E Expected Values/Reference Range:
A patient sample is expected to be negative for SARS-CoV-2. This section is therefore not applicable.
F Other Supportive Study/Device Information
a. Variant Monitoring Plan
A plan has been established by the Sponsor to closely monitor for emergence of any circulating variants of concerns. The plan includes the monitoring of publicly available databases and information from public health authorities, and multi-tier approach that determines reactivity of the test with emerging variants (including in silico analysis, use of antibody escape mutational profile and wet testing).
b.
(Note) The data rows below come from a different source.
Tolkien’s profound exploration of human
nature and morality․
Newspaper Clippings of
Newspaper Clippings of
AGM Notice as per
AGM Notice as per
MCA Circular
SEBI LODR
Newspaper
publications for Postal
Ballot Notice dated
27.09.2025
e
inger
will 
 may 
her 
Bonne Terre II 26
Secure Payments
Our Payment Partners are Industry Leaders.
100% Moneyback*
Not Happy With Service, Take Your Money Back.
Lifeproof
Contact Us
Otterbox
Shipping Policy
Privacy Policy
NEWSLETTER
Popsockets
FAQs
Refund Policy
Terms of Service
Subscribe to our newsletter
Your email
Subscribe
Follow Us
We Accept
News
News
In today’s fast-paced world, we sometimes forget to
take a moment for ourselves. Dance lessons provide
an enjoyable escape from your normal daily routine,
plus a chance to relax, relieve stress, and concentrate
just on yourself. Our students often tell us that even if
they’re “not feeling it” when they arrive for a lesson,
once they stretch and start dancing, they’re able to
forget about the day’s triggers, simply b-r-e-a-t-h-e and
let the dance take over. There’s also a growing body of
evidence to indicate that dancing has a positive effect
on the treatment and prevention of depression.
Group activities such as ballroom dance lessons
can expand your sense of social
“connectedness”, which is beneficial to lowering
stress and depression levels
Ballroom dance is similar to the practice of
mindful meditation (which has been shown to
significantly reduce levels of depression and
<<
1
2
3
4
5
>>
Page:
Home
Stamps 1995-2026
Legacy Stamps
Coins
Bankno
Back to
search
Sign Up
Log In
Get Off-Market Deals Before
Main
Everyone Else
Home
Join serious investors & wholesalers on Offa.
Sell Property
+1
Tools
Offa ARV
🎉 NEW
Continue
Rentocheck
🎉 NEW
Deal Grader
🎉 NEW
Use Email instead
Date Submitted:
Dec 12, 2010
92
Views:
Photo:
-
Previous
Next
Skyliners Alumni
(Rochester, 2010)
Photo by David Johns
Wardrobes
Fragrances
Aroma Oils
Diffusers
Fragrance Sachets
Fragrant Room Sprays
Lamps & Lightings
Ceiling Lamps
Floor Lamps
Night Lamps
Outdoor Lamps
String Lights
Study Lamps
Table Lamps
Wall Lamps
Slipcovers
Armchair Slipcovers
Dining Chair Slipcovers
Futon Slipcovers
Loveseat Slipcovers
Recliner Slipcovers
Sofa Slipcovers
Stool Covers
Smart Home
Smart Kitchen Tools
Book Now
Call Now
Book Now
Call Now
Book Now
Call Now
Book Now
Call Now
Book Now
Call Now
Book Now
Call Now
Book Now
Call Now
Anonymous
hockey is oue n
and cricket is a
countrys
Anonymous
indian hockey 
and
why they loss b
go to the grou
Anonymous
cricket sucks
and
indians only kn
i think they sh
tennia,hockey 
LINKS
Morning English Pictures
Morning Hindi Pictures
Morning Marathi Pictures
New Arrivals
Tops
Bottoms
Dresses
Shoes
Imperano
Flex Studies
To assess the robustness of the OHC COVID-19 Antigen Self Test, flex studies were conducted that assessed all major aspects of the test procedure (sample volume, reading time, extraction buffer volume, swab elution time and procedure) and variability of environmental test conditions that the test may be subjected to when in use (device orientation, lighting, various temperature, and humidity stress conditions). Testing was performed with contrived positive nasal swabs generated by diluting heat inactivated SARS-CoV-2 virus into PNW at 2xLoD. The studies support that the test is robust in the intended use condition with an insignificant risk of erroneous result.
VIII Proposed Labeling
The labeling supports the finding of substantial equivalence for this device.
IX Conclusion
The submitted information in this premarket notification is complete and supports a substantial equivalence decision.